List of tasks:
a: In the passage on the 1916 attack at La Boisselle and Ovillers, which unit placed the two mines under the German front lines?
b: Continue the passage on the attack at La Boisselle and Ovillers from the point where it stops.

Both Ovillers and La Boisselle had been well fortified by the Germans and they had further fortified their line with strong points at two critical positions. The Schwaben Höhe (Not be confused with the Redoubt at the Ulster Tower) was situated on what is now the site of the Lochnagar crater. On the right hand ridge of Sausage Valley beyond the mine was the Sausage Redoubt.
With the two slopes facing each other both armies had a good view of the other.
34th Division’s task was to advance towards Contalmaison – the next village – taking La Boisselle, the Schwaben Höhe, Sausage Valley and the Sausage Redoubt.
On the left, 8th Division would advance taking the village of Ovillers and Mash Valley.
The two Divisions would then stop just short of Pozières. A tidy distance of about 4 km on a front of about 3 km.
Behind these two Divisions was 19th Division in reserve and ready to take on the final assault as the 34th and 8th consolidated and reorganised.
As part of the week long bombardment of the German positions the entire Corps’ artillery had been used together with a supplement of French Field artillery firing gas shells.
As elsewhere along the front, the artillery bombardment had been carefully coordinated to an exact timetable. This meant that from the moment that the British soldiers left their jumping off positions they had to try and keep up with the bombardment which would slowly move ahead of them in defined stages.
An important part of the initial assault was to be the firing of two huge mines placed under the German front lines by the 179th Tunnelling Company RE. These would be blown two minutes before the infantry assaulted.
The first of these was at Lochnagar which can be visited today. Two charges of 16,425 and 10,885 kilos had been placed about 20 metres apart and 16 metres under the German line at the Schwaben Höhe.
The second mine was called Y Sap and has since been filled in. This was located just on the Ovillers side of the main road near the Tyneside Monument. It was made up of 18,500 kilos of explosive and had been placed by means of the longest tunnel ever dug in chalk throughout the war – -320 metres long.
34th Division had been raised as part of Kitchener’s New Army and the Somme was to be their first battle. Formed for the most part by men from Tyneside it also had two battalions of Royal Scots from Edinburgh (One of which, the 16th was the footballers’ battalion).
With the harder section of the line in front of it, the Division decided to use all of its strength immediately by means of four columns of infantry, each of them three battalions deep.

Dataset excerpts:
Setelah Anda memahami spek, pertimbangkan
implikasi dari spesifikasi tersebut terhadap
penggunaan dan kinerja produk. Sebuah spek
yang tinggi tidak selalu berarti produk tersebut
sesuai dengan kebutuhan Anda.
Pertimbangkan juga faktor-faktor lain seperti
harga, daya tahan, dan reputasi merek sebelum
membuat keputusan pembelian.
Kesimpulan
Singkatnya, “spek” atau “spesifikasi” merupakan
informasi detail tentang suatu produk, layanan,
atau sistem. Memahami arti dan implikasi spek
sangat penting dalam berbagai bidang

Expected responses:
a: The 179th Tunnelling Company RE.

b:
As La Boisselle formed a salient (A term simply meaning that it jutted out towards the opposing lines) the decision was taken to pass either side of the village in strength, cut it off and then detail off a small number of men to mop up.
The Official History makes the comment that:
…the Fourth Army had said that the village would have been rendered untenable and the Germans in it wiped out by the preliminary bombardment…
However, fears that too many of the rounds fired by the British artillery had proven to be duds were going to be proved to be all too accurate. Some of the deep German dug outs had hardly been touched at all.
In the early hours of the morning a German listening post picked up a telephone conversation repeating the text from Fourth Army’s HQ wishing the men well. The long awaited offensive was obviously on the verge of commencing.
On the right of the Division the 101st Brigade made up the first two columns of attacking infantry with the 15th Bn Royal Scots and 10th Bn Lincolnshire Regiment leading the assault on Sausage Valley.
The next two columns were made up by the 102nd Brigade — The Tyneside Scottish.
Opposite The Schwaben Höhe was the 21st Bn Northumberland Fusiliers and on the left of the village and opposite the Y Sap mine emplacement was the 20th Bn Northumberland Fusiliers.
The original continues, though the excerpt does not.